He didn’t say anything. There was a soft clink on the bedside cabinet. He shifted away, his footsteps deliberate but somehow defeated.

There was a click as he opened the door, then another as he closed it behind him.

She opened her eyes. The blazing fire still lit the room. The whole episode had probably taken less than half an hour.

Half an hour for her world to change.

She turned her head to see a blue-and-white china washbowl on the nightstand and a pile of towels. He’d seen to her comfort, then he’d left her in peace.

The tears she’d fought since he’d come to her bed overflowed.

 

Eventually Charis roused to go looking for her husband.

It wasn’t in her nature to avoid difficulties. Lying in the rumpled bed, surrounded by the unfamiliar smell of sex, she had time to gather her courage.

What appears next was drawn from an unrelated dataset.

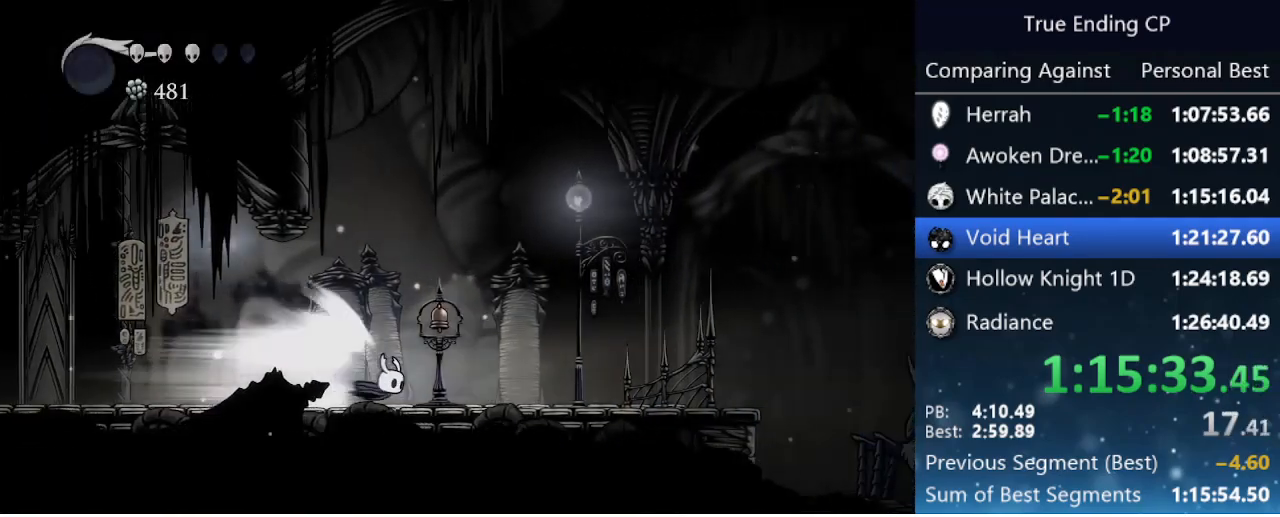
{"keys": ["right"], "events": []}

And time to start worrying about Gideon.

As shock and discomfort receded, she began to think
what price that joyless coupling had exacted from him. She needed to see him, to reassure herself he was all right. She needed to see him because the moment when she’d wished him to Hades had been brief indeed. Now only his nearness could soothe her aching sadness.

She rolled out of bed, the abrupt movement setting up a host of unfamiliar twinges. Reminder, should she need it, that nothing would ever be the same after what had just happened.

Wrapping a blanket around her trembling shoulders, she trudged across the floor. She pushed the door open and stepped through. The parlor was quiet and dark except for the low glow of the fire.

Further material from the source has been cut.